Science does not stand still
Today, mankind has developed many ways to obtain electric current due to natural phenomena. We decided to talk today about 5 ways of generating electricity, which we consider unusual for the reason that they have not gained enough popularity. Maybe some of you will say that they are economically costly and ineffective, but this does not mean that humanity will abandon them.
These innovative methods will soon be able to be used by humans as new sources of electric current. Even with the advent of oil, mankind considered this natural resource ineffective and unknown, but today it is used in many areas of our activities.
Today, we still cannot say for sure what humanity will replace the usual electrical sources with. Perhaps one of the methods that we will describe below will become an alternative.
Salt water reserves on the planet are simply huge, so scientists decided to develop a power plant that will work on this resource. The only power plant was built in Europe by Starkraft. Electrical energy is obtained using the technology of osmosis. In simple terms, the mixing of salt and fresh water takes place, which leads to the generation of energy due to the increase in the entropy of the liquids.

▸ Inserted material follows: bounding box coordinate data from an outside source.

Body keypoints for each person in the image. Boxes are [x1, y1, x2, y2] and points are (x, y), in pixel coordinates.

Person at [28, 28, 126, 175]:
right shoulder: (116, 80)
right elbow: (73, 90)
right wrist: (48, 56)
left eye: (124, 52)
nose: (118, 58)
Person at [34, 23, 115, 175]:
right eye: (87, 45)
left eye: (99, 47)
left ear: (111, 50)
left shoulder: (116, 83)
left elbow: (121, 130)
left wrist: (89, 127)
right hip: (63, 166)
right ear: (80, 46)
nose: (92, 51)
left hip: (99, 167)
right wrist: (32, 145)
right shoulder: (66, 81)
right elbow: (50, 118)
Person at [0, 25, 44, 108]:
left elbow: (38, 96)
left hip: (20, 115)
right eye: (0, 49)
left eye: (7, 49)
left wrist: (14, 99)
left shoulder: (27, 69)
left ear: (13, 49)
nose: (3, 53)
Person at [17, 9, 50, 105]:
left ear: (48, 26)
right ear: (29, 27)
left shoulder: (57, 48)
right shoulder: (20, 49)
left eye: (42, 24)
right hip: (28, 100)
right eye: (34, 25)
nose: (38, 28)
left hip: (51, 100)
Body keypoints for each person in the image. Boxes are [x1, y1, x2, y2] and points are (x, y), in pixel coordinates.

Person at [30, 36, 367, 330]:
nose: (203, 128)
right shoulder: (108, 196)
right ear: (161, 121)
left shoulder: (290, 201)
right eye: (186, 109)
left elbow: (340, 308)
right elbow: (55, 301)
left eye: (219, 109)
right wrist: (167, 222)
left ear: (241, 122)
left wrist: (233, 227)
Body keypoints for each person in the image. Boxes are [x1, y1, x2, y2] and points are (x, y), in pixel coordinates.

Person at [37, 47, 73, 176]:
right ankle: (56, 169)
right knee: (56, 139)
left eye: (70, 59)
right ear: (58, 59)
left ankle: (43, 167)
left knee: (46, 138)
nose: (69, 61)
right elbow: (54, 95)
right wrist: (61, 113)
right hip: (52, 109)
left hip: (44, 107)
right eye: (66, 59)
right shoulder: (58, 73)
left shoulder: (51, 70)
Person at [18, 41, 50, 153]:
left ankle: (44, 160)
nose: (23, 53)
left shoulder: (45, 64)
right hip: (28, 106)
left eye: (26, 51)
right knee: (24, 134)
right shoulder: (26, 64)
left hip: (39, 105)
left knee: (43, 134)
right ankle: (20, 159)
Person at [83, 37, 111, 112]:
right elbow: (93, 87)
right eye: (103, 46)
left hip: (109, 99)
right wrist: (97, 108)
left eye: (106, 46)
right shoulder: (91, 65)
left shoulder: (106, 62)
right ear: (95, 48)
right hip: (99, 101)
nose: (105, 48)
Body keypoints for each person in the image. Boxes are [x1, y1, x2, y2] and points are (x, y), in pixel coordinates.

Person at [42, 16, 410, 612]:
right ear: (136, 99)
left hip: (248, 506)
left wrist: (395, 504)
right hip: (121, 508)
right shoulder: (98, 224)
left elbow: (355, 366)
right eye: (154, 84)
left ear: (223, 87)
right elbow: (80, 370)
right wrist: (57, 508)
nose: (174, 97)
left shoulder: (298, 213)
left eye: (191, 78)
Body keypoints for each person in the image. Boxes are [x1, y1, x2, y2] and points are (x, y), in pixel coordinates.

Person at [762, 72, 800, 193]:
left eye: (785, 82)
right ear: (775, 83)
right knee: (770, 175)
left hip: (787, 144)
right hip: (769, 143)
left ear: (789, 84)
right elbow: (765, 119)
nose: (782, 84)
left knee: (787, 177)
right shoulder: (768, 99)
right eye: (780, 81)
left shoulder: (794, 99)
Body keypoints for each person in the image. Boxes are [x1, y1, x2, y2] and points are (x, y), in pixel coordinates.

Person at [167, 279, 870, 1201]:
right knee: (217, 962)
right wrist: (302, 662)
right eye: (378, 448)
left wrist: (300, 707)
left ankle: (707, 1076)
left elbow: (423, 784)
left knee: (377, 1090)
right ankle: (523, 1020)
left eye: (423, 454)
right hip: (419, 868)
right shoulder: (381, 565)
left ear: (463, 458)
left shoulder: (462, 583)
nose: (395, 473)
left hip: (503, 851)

This energy is necessary to activate hydro turbines of electric generators.
This method is not as efficient as nuclear power plants, but it does not cause much damage to the environment.

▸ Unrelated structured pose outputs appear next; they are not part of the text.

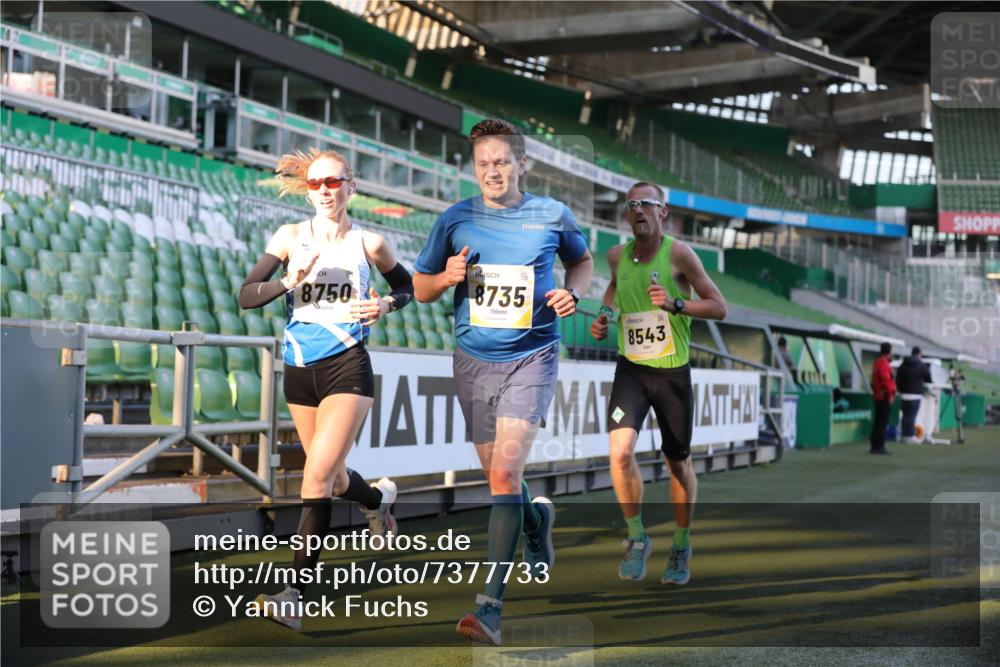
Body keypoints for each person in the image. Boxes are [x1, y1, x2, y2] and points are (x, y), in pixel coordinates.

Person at [412, 118, 593, 645]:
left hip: (532, 356)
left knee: (504, 474)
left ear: (521, 164)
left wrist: (573, 294)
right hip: (471, 361)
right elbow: (421, 286)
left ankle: (489, 607)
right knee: (501, 477)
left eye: (502, 162)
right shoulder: (455, 218)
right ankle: (536, 523)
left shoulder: (551, 214)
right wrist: (443, 278)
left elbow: (580, 263)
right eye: (483, 164)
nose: (492, 172)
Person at [238, 148, 414, 630]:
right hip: (299, 368)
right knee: (334, 479)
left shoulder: (370, 242)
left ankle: (294, 596)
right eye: (315, 184)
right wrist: (286, 282)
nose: (324, 191)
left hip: (346, 368)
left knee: (314, 479)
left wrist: (386, 307)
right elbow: (246, 295)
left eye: (333, 182)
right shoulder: (289, 237)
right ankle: (378, 503)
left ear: (350, 187)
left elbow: (408, 287)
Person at [590, 181, 727, 584]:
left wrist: (675, 303)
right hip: (631, 368)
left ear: (662, 212)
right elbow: (614, 289)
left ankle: (681, 544)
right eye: (631, 205)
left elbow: (719, 306)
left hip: (672, 374)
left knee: (678, 463)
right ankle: (637, 537)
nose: (638, 211)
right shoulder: (616, 256)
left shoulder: (680, 255)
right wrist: (605, 316)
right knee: (619, 452)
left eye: (646, 204)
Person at [896, 346, 932, 443]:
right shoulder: (922, 366)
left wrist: (900, 389)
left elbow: (898, 379)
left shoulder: (902, 365)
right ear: (919, 354)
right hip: (915, 395)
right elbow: (928, 378)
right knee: (912, 416)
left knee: (905, 415)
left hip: (904, 394)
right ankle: (910, 436)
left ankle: (904, 435)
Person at [869, 342, 896, 455]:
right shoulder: (883, 363)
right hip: (883, 396)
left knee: (878, 421)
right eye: (892, 351)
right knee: (882, 422)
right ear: (889, 352)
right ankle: (879, 446)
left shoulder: (878, 362)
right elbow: (887, 381)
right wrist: (890, 395)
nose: (893, 353)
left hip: (878, 395)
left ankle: (875, 445)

Today, a power plant that operates on fuel-type cells with a capacity of up to 0.5 GW has also been developed. It works by burning fuel in an element that converts heat energy into electric current. In essence, this is a diesel generator that does not use diesel fuel and a generator. The power plant does not pollute the environment, as it does not emit combustion products into the atmosphere. Also, this source of electrical energy has a high efficiency.

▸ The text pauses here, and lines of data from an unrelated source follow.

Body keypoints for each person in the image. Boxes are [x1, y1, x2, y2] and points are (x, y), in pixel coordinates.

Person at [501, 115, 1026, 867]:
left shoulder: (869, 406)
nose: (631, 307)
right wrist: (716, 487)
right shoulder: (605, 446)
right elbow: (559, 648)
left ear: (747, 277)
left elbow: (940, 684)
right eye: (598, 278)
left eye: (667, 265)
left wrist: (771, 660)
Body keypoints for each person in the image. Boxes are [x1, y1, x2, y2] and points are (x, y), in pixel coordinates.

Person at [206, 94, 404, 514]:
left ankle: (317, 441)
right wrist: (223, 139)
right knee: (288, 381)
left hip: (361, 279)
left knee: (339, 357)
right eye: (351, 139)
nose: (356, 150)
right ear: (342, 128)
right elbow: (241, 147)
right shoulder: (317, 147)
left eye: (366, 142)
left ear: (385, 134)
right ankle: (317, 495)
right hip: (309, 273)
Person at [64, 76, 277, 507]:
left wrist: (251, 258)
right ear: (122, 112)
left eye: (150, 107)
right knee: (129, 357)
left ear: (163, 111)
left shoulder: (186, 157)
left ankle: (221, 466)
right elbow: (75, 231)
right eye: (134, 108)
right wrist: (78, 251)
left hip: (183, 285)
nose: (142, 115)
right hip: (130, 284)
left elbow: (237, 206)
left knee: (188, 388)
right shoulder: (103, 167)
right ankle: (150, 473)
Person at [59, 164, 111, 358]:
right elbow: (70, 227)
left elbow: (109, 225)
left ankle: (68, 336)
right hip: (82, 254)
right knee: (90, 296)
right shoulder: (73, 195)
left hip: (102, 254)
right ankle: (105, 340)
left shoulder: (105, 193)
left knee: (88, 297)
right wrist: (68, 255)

In order to obtain an electric current, you can use heat energy. This theory is more than 100 years old, but today it has become popular due to the wide application of energy saving technologies. Today, this method is also used on an industrial scale. For example, in communal heating systems, they receive heat and electricity for their needs.
The law of conservation of kinetic energy became the basis of works to obtain electricity in experimental installations – piezoelectric generators. They are used as an experiment in high traffic areas, dance floors, railway stations and subways. There is even an idea to create “green” fitness centers and gyms, in which visitors will be able to produce up to 3.6 megawatts of electricity per year through their actions.
Did you know that there are micro-oscillations in the human body that can be converted into electrical energy? A nanogenerator is used to convert small fluctuations in the human body into electric current. Such technologies can be used to charge mobile devices. Any human movement can be used to generate electrical energy. Today, there are many developments that combine the use of nanogenerators and solar batteries.